Energy Department officials say that, however understandable the local concerns, they are getting in the way of a vital priority.
"Viewed from a broad perspective, it is clear that modernizing the electric infrastructure is an urgent national problem, and one we all share," Kevin Kolevar, assistant secretary for electricity delivery and energy reliability, said in a speech last year.
Unlike many of the nation's energy problems, improvements to the grid would require no fancy new technology.
An Energy Department plan to get 20 percent of the nation's electricity from wind calls for a high-voltage backbone that would span the country. It would use technology similar to 2,100 miles of power lines, mostly in Ohio, West Virginia, Virginia and Indiana, that are already operated by a company called American Electric Power.

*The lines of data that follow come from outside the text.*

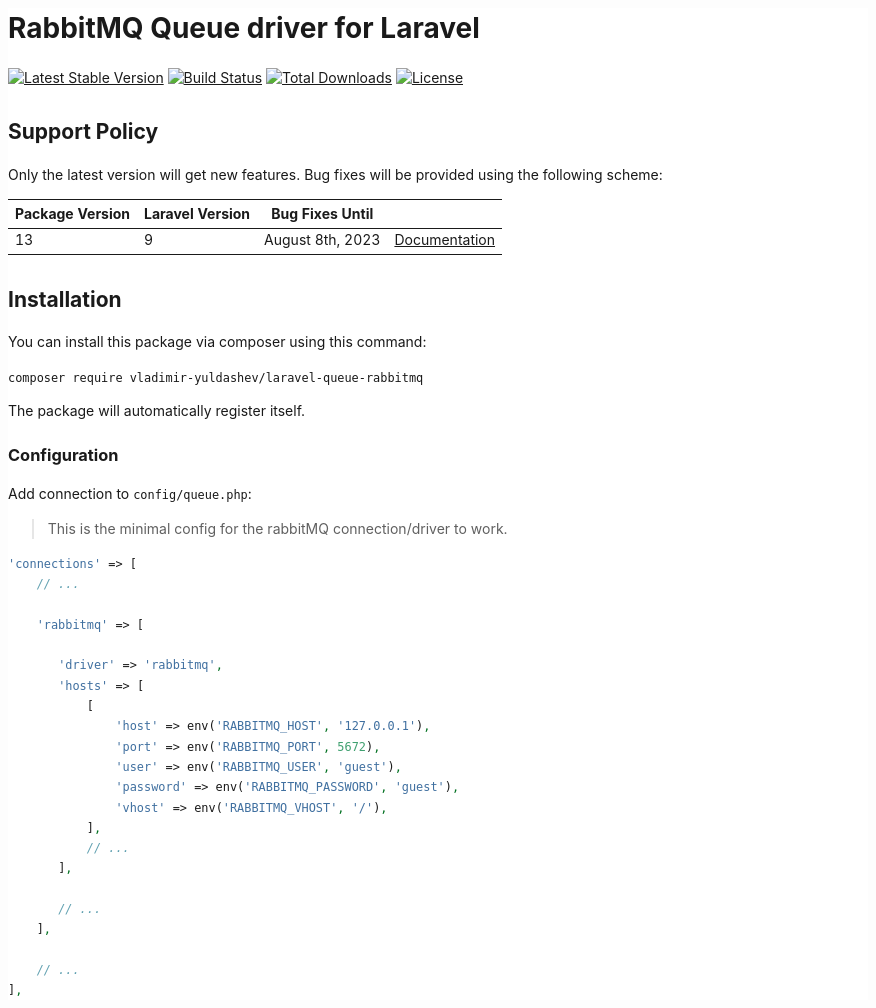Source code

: RabbitMQ Queue driver for Laravel
======================
[![Latest Stable Version](https://poser.pugx.org/vladimir-yuldashev/laravel-queue-rabbitmq/v/stable?format=flat-square)](https://packagist.org/packages/vladimir-yuldashev/laravel-queue-rabbitmq)
[![Build Status](https://github.com/vyuldashev/laravel-queue-rabbitmq/workflows/Tests/badge.svg)](https://github.com/vyuldashev/laravel-queue-rabbitmq/actions)
[![Total Downloads](https://poser.pugx.org/vladimir-yuldashev/laravel-queue-rabbitmq/downloads?format=flat-square)](https://packagist.org/packages/vladimir-yuldashev/laravel-queue-rabbitmq)
[![License](https://poser.pugx.org/vladimir-yuldashev/laravel-queue-rabbitmq/license?format=flat-square)](https://packagist.org/packages/vladimir-yuldashev/laravel-queue-rabbitmq)

## Support Policy

Only the latest version will get new features. Bug fixes will be provided using the following scheme:

| Package Version | Laravel Version | Bug Fixes Until  |                                                                                             |
|-----------------|-----------------|------------------|---------------------------------------------------------------------------------------------|
| 13              | 9               | August 8th, 2023 | [Documentation](https://github.com/vyuldashev/laravel-queue-rabbitmq/blob/master/README.md) |

## Installation

You can install this package via composer using this command:

```
composer require vladimir-yuldashev/laravel-queue-rabbitmq
```

The package will automatically register itself.

### Configuration

Add connection to `config/queue.php`:

> This is the minimal config for the rabbitMQ connection/driver to work.

```php
'connections' => [
    // ...

    'rabbitmq' => [
    
       'driver' => 'rabbitmq',
       'hosts' => [
           [
               'host' => env('RABBITMQ_HOST', '127.0.0.1'),
               'port' => env('RABBITMQ_PORT', 5672),
               'user' => env('RABBITMQ_USER', 'guest'),
               'password' => env('RABBITMQ_PASSWORD', 'guest'),
               'vhost' => env('RABBITMQ_VHOST', '/'),
           ],
           // ...
       ],

       // ...
    ],

    // ...    
],
```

The cost would be high - $60 billion or more - but in theory could be spread across many years and many millions of customers who would benefit from access to new power sources. However, in most states, rules used by public service commissions to evaluate transmission investments discourage multi-state projects of this sort. In some states with low electric rates, officials fear that new lines will simply export their cheap power and drive up prices.
Without a clear way of recovering the costs and earning a profit, and with little leadership on the issue from the federal government, no company or organization has offered to fight the political battles necessary to get such a transmission backbone built.
Texas and California have recently made some progress in building transmission lines for wind power, but nationally, the problem seems poised to get worse. Today, New York State has about 1,500 megawatts of wind capacity. The state has windy areas that could handle far more turbines, and is planning for another 8,000 megawatts of capacity.
But those turbines will need to go in remote, windy areas that are far off the beaten path, electrically speaking, and it is not clear that enough transmission capacity will be developed to handle the power.
Save for two underwater connections to Long Island, the state has not built a major new power line in 20 years.